The Invention of Hugo Cabret: A Novel in Words and Pictures by Brian Selznick
This book has a fascinating concept. It’s a chunkster of over 500 pages that can be read in just a couple of hours for over half the pages are pictures – black and white pencil drawings mostly. But it’s not a graphic novel, this book is full of a deep love for the pioneers of cinema. The sequences of drawings within are intentioned as sequences of frames in a film which you can flick through like a flip book to fully get the sense of movement in them – zooming in on a detail, or panning and scanning as you follow a character around between written scenes. It also happens to be beautifully designed with black edges which frame the pages and set off the drawings, and later some historic photos and film stills, to a T.
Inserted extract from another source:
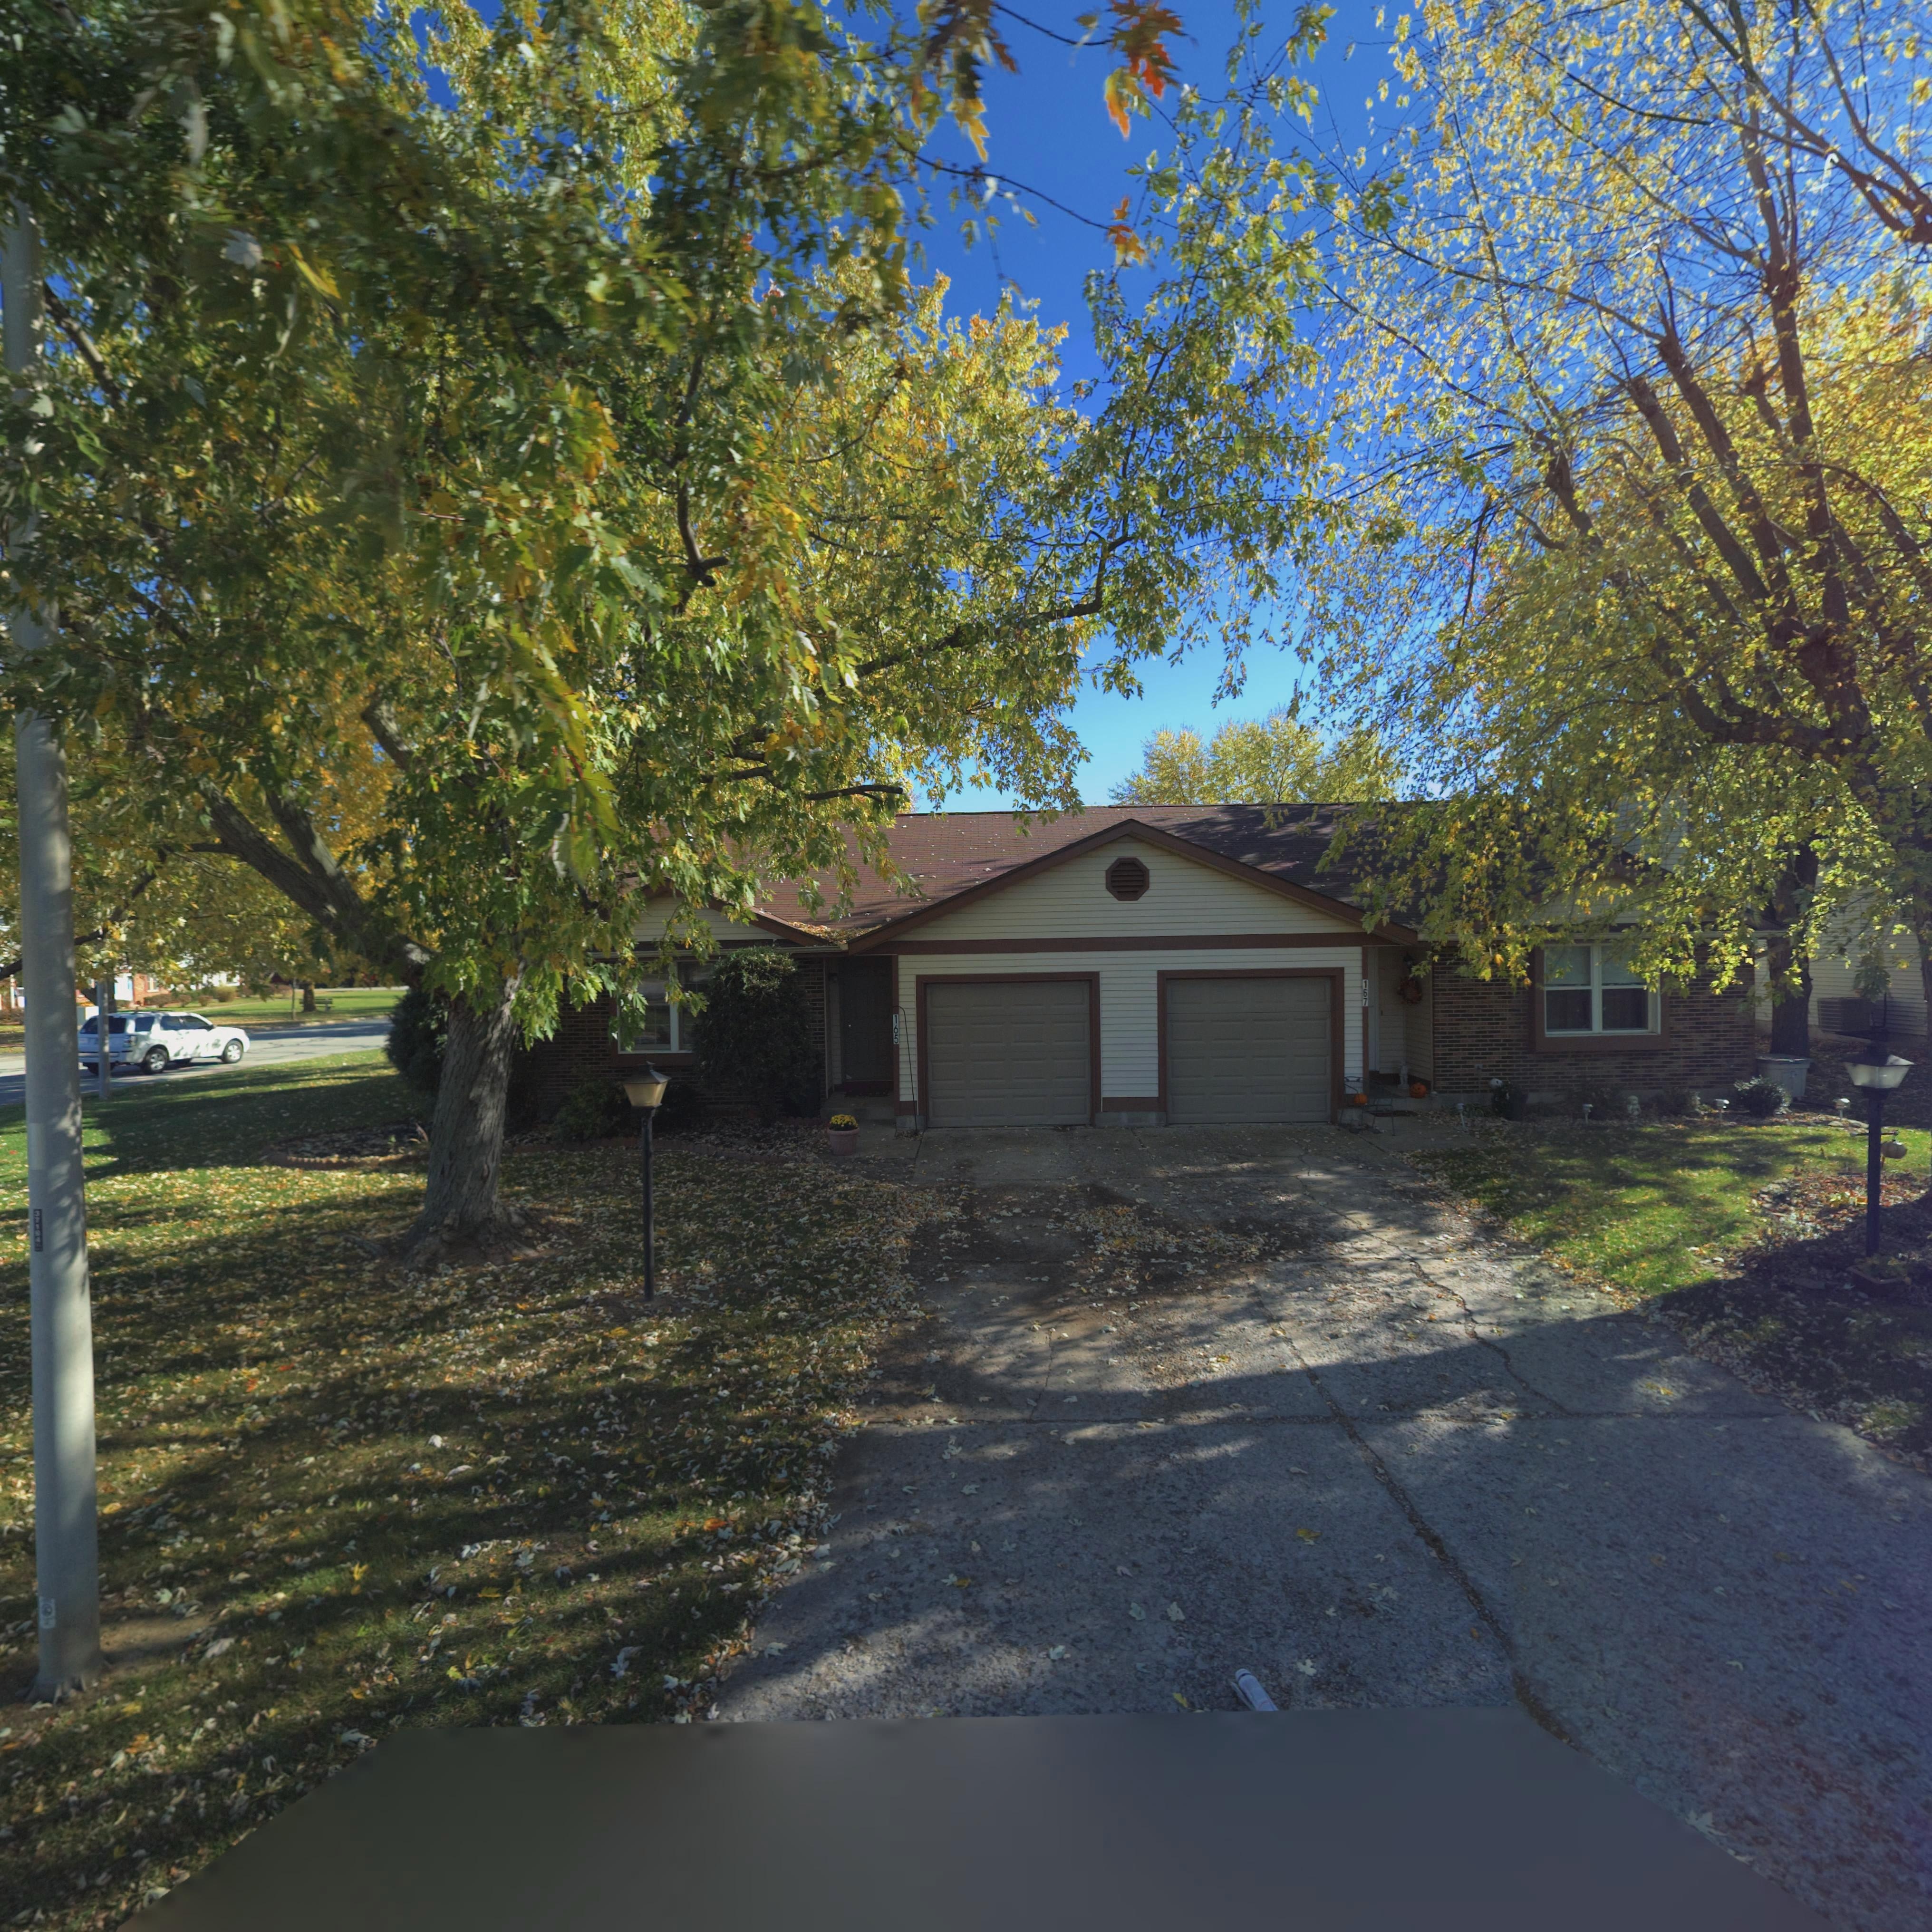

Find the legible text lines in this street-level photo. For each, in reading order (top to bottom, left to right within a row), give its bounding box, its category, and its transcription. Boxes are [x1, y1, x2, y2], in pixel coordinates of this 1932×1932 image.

To the story briefly:- Paris in the 1930s. Hugo is an orphan who lives inside the walls of a railway station where he has taken over his Uncle’s job as clock-keeper. His Uncle disappeared one day and Hugo, whose father had been an horologist and mechanic, has been able to keep all the clocks of the station working without being seen. Hugo’s grand project is to restore an automaton that he rescued from the museum fire that his father perished in. He has quietly been stealing parts from clockwork toys from the station’s toy stall – but one day he’s caught by the stall’s owner, Georges – a rather depressed old man, and later meets his ward Isabelle …
It’s an enchanting story, well-told and the illustrations really do add a cinematic feel. You could easily envision a film of this tale and the pictures do make the book. Children from about 8 and upwards will enjoy it as I did – It’s certainly left me wanting to find out more about the early days of photography and cinema. (9/10)
It’s now becoming obvious to me that there have been some strong themes developing in my choice of reading material this Easter. The Invention of Hugo Cabret in particular links to several of the others …
- It is set in Paris as is The Red Necklace by Sally Gardner which also featured a kind of automaton, as did The Thief Lord by Cornelia Funke with its Venetian ‘magic’ roundabout!
- There is the whole business of wind-up mechanisms – The mouse and his child by Russell Hoban was about broken clockwork mice, and a wind-up mouse gets broken in Hugo Cabret too.
- Then we have clocks and time itself – Hugo knows all about clocks; Tanglewreck by Jeanette Winterson is about a particular clock that can control time; and Numbers by Rachel Ward is all about dates.